# PROVIDED PASSAGE
══════════
Philip Whalen (1923-2002) graduated from Reed College in 1951 on the GI Bill after serving in the Army Air Corps in World War II. It was at Reed that Whalen met and became friends with poets Gary Snyder and Lew Welch. Several years later, Whalen was one of the poets who read with Snyder and others at the historic Six Gallery reading in San Francisco on October 13, 1955. Allen Ginsberg first performed his poem, Howl, at the Six Gallery reading.

After spending several years in Japan, Whalen was ordained a Buddhist monk in 1973 and spent two decades in Zen Centers in San Francisco and New Mexico.

Whalen wrote nearly two dozen books including Memoirs of an Interglacial Age, Like I Say, On Bear's Head, The Kindness of Strangers: Poems, 1969-1974, Canoeing up Cabarga Creek: Buddhist Poems, 1955-1986, and Overtime: Selected Poems.

He passed away on June 26, 2002.

From the guide to the Philip Whalen Correspondence, 1978-1987, (University of California, Davis. General Library. Dept. of Special Collections.)

Biographical Chronology

  • 1923: Born the only child of Glenn Henry and Phylis Arminta Bush Whalen in Portland, Oregon. Childhood spent in a small town on the Columbia River southeast of Portland called, The Dalles.
  • 1939: Writes first poem in high school social science class. Mother dies.
  • 1941: Graduates from high school. Family moves to Portland, Oregon
  • 1943 - 1946 : Drafted in to the U.S. Army Air Corps. Trained to teach radio operation and repair.
  • 1946: Attends Reed College under the GI Bill.
  • 1948 - 1949? : Meets Lew Welch. Meets Gary Snyder soon thereafter.
  • 1950: Moves into rooming house where Lew Welch and Gary Snyder also lived. William Carlos Williams visits Reed on tour of western states. Whalen, Welch and Snyder give Williams their manuscripts for criticism. Also takes creative writing and calligraphy courses from Reed professor, Lloyd Reynolds.
══════════
Collection entries
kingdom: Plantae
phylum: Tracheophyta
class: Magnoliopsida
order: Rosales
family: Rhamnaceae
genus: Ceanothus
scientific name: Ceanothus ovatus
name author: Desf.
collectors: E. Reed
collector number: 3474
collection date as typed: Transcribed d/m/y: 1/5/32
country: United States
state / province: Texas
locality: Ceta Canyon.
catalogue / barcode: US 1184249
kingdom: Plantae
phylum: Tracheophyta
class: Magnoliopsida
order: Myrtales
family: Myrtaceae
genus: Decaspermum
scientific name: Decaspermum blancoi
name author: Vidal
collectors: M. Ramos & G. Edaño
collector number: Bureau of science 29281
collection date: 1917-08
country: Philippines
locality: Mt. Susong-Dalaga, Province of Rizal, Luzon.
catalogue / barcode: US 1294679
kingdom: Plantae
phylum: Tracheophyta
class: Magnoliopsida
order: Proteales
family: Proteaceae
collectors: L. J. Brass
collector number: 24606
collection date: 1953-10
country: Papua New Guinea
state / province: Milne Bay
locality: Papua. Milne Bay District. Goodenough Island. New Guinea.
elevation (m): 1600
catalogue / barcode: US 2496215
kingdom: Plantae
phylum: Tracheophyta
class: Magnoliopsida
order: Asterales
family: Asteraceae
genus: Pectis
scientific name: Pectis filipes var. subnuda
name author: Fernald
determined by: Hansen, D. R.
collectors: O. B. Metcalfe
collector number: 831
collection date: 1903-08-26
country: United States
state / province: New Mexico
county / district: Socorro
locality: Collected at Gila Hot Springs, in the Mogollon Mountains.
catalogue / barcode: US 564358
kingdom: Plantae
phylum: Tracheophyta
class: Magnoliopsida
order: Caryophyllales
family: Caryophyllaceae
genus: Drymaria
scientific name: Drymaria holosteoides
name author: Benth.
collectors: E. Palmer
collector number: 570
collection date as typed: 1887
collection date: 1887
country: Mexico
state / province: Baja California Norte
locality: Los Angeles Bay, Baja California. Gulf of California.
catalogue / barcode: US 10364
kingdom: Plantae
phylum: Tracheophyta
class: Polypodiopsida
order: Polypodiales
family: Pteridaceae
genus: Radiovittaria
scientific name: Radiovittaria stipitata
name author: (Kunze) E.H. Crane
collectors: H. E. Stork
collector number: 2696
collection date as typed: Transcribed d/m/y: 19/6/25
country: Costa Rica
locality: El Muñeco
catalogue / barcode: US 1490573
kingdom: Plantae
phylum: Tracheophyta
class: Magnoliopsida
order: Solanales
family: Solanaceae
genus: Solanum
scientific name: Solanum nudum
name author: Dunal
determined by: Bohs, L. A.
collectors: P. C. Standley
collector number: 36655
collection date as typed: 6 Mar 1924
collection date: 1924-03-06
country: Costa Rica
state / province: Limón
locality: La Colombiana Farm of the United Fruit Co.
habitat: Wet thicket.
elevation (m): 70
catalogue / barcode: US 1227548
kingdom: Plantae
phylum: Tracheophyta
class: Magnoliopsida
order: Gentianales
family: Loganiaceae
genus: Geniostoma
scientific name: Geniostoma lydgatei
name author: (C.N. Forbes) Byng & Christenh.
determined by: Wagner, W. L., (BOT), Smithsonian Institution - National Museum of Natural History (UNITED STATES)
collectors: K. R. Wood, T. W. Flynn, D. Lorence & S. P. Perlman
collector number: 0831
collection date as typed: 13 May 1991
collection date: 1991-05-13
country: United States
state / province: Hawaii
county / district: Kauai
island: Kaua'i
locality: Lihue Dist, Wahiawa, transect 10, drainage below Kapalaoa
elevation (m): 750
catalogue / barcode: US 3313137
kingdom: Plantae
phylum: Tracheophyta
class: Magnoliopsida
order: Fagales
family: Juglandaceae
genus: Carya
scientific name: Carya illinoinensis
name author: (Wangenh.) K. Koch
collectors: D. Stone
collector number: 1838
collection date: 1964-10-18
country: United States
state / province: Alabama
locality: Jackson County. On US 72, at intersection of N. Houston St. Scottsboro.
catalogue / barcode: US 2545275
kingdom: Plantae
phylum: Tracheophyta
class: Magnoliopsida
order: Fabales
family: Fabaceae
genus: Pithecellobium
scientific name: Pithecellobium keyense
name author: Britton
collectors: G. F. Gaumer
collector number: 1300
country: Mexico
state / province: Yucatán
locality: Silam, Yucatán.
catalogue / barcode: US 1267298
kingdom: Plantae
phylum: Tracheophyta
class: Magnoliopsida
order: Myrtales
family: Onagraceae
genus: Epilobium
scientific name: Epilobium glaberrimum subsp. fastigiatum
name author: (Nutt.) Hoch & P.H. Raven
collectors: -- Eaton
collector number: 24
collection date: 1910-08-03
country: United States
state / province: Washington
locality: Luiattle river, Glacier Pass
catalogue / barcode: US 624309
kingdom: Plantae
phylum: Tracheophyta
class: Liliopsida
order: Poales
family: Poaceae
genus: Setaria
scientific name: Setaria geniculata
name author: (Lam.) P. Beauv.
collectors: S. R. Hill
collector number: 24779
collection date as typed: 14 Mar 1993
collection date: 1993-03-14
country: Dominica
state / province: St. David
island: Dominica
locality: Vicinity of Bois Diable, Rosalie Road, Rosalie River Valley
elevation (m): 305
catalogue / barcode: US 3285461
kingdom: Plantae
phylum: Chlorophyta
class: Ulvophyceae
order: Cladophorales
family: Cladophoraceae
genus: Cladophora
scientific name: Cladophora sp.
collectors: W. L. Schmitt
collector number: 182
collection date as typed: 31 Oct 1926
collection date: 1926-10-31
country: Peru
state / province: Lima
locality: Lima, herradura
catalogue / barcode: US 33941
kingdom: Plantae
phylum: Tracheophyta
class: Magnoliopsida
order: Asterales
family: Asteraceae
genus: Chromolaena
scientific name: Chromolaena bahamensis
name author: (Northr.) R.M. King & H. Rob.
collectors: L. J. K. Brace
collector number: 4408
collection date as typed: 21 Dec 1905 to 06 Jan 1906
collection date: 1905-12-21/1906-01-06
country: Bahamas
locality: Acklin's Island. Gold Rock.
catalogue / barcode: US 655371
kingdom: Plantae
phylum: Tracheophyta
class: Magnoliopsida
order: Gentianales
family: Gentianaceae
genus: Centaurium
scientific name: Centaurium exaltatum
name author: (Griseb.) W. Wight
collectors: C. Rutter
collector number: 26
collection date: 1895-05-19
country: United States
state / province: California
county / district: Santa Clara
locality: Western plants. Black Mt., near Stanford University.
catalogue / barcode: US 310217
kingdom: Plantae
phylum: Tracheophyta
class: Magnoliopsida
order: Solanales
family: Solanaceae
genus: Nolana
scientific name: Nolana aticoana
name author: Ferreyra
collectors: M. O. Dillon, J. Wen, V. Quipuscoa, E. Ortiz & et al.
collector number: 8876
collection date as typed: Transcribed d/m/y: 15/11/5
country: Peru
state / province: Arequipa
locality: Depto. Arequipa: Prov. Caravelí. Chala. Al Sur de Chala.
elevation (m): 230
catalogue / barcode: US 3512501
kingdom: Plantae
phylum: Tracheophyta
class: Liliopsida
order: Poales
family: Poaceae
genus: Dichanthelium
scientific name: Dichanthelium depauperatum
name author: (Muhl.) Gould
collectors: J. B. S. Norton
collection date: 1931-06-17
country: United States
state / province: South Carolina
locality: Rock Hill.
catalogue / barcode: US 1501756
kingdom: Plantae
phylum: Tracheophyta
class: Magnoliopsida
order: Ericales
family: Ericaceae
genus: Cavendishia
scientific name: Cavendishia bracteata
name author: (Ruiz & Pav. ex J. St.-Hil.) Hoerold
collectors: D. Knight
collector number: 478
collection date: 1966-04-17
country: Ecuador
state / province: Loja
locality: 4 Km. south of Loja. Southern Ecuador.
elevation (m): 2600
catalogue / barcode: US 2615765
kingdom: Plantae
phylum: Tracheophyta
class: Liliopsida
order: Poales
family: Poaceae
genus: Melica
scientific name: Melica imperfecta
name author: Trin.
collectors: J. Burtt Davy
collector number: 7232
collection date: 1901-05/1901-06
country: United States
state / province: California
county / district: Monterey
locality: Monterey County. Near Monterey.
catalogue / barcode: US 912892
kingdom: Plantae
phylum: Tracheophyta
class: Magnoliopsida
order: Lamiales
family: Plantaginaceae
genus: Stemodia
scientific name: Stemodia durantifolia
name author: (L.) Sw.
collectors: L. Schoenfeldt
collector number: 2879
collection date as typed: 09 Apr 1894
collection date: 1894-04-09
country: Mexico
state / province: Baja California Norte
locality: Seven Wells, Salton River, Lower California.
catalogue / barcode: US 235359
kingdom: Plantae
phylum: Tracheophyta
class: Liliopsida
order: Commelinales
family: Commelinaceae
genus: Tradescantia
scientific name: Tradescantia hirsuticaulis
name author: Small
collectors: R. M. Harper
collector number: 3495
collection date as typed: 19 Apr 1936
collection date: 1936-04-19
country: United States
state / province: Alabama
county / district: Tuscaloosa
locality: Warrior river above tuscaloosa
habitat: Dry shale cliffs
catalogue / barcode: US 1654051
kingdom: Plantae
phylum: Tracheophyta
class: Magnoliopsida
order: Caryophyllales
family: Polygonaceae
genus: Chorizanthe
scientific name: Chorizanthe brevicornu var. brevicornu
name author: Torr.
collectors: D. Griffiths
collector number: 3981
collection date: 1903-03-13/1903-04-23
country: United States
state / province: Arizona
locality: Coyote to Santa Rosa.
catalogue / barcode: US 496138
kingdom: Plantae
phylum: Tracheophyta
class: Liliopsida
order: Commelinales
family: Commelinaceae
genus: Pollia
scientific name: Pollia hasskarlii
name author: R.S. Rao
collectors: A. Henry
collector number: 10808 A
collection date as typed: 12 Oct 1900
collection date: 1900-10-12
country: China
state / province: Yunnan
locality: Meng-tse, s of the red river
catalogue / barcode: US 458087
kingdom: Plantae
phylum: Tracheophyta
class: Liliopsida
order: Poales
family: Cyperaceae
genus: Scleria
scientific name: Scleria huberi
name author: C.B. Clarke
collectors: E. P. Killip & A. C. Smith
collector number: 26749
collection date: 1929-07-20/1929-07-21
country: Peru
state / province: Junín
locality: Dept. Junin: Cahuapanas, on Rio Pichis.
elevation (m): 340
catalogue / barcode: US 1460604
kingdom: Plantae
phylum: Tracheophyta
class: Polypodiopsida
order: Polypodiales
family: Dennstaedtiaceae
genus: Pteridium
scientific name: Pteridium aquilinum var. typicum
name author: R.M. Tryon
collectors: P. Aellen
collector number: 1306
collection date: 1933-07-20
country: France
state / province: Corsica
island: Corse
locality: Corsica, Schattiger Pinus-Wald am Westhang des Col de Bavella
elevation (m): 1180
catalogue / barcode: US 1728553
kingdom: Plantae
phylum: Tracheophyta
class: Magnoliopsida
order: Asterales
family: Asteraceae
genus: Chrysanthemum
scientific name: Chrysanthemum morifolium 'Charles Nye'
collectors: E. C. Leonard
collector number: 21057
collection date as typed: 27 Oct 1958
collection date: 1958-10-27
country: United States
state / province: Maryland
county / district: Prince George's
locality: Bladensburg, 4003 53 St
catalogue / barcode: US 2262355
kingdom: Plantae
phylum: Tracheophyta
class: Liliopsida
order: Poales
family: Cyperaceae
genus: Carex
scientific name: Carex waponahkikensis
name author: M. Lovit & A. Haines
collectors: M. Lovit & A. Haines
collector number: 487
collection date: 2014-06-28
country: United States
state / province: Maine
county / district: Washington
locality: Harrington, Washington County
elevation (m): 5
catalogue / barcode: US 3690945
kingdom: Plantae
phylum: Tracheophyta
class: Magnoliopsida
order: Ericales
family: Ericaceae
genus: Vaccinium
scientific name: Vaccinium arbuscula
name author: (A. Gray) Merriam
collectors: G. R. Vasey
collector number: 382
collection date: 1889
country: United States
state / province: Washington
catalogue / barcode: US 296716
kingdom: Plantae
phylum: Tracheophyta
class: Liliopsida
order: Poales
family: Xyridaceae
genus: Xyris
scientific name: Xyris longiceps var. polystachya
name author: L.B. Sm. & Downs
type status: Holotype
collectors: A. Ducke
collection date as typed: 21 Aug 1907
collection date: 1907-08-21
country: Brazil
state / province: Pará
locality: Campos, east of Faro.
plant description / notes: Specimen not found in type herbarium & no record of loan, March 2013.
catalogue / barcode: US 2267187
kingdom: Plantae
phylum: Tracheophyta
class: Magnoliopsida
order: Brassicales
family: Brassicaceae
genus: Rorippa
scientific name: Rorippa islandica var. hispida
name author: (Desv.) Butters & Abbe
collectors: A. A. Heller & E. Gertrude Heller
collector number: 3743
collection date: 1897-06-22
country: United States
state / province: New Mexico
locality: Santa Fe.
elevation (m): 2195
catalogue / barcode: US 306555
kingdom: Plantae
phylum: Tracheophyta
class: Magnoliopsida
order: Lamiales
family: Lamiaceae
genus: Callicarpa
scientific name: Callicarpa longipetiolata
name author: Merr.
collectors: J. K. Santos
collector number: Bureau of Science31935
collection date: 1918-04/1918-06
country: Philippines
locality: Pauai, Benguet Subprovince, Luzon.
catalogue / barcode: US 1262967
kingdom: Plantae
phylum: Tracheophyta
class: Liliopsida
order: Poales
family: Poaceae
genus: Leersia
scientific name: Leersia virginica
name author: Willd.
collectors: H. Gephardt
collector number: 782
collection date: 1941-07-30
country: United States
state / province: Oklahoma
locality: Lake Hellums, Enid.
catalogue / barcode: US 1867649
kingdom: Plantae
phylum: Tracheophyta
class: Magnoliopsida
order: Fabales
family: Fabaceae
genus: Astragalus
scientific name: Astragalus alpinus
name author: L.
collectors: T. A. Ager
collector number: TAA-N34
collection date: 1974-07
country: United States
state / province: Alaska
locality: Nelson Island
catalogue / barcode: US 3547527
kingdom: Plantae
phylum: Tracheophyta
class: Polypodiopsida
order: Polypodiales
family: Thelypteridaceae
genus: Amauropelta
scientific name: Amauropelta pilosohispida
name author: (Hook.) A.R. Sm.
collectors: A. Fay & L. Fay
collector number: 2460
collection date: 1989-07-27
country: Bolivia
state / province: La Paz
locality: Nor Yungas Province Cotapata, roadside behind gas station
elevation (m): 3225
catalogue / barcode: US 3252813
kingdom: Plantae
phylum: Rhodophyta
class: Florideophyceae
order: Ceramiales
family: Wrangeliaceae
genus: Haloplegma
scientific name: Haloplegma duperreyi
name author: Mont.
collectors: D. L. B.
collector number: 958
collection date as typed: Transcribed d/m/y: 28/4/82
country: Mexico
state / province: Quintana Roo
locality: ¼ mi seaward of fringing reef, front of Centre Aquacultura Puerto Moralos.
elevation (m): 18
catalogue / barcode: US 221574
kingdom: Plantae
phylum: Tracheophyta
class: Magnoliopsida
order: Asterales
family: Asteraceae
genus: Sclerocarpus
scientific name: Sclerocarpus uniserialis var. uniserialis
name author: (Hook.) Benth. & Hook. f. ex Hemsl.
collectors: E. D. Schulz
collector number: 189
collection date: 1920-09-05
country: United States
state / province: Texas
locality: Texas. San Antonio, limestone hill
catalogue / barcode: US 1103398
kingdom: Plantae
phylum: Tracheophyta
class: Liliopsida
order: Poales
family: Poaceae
══════════
# WORK INSTRUCTIONS
(1) Translate this sentence from the Philip Whalen biography into Spanish: "After spending several years in Japan, Whalen was ordained a Buddhist monk in 1973 and spent two decades in Zen Centers in San Francisco and New Mexico."
(2) According to the Philip Whalen biography, are these statements true? Answer yes or no for each, and quote the words that settle it.
(a) Whalen graduated from Reed College in 1951.
(b) Whalen grew up with brothers or sisters.
(c) Whalen wrote his first poem in a high school English class.
(3) Extend the Philip Whalen biography, picking up right after its final sentence.
The dried botanical specimen entries have nothing to do with the Philip Whalen biography.

# RESPONSE LIST
(1) Después de pasar varios años en Japón, Whalen fue ordenado monje budista en 1973 y pasó dos décadas en Centros Zen de San Francisco y Nuevo México.

(2)
(a) Yes: "graduated from Reed College in 1951 on the GI Bill"
(b) No: "Born the only child of Glenn Henry and Phylis Arminta Bush Whalen"
(c) No: "Writes first poem in high school social science class."

(3)
  • 1951: Produces a small book of poems, Three Satires. Senior thesis project entitled, The Calendar. Graduates with a degree in Literature and Languages. Moves south to San Francisco, California and then to Venice, California, then returns to San Francisco.
  • 1952: Moves into an apartment with Gary Snyder. Spends the following three summers working at a fire station in the Skagit Valley of Mt. Baker National Forest.
  • 1955: Participates in the historic Six Gallery reading that included, Gary Snyder, Michael McClure, Philip Lamantia, Kenneth Rexroth, Allen Ginsberg and Jack Kerouac. Soon after the reading he meets more of the Beat writers: Neal Cassidy, Gregory Corso, and Peter Orlovsky. Takes peyote for the first time.
  • 1955 - 1956? : Has first experimental Zen sesshin (meditation practice) with Gary Snyder, Albert Saijo and a few others in a cabin in Mill Valley, California.
  • 1956: Lives in Berkeley. Meets Robert Duncan and Jack Spicer. Moves to Newport, Oregon for the following two years.
  • 1959: Returns to San Francisco. Evergreen Review 2: The San Francisco Scene, which includes Whalen, is published. Meets Richard Baker at Grove Press in New York.
  • 1960: First full-length book of poems, Like I Say, published followed by Memoirs of an Interglacial Age. Included in Donald Allen's New American Poetry anthology.
  • 1962: Recipient of the Poets Foundation Award.
  • 1963: Writes first novel, You Didn't Even Try, which was later published in 1967.
  • 1964: Receives V.K. Ratliff Award.
  • 1965: NET (The National Educational Television Center) film series, USA: Poetry films a portrait of Whalen. Receives, with the help of Ginsberg, a grant-in-aid from the National Academy of Arts and Letters which helps him pay for his move to Kyoto, Japan.
  • 1966 - 1967 : Lives in Kyoto, Japan where he teaches English, tours and writes. Gary Snyder and family living in Japan at the same time.
  • 1967: Returns to California.
  • 1969: On Bear's Head: Selected Poems published.
  • 1970: Severance Pay: Poems 1967-1969 published.
  • 1969 - 1971 : Second trip to Japan. Stays with Richard Baker and family for a brief period.
  • 1971: Returns to Bolinas, California. Zentatsu Richard Baker Roshi invites Whalen to visit the Zen Center in San Francisco which Whalen accepts. Begins formal Zen training.
  • 1972: A novel, Imaginary Speeches for a Brazen Head is published. Whalen requests ordination as an Unsui (Zen monk).
  • 1973: Ordained as Unsui.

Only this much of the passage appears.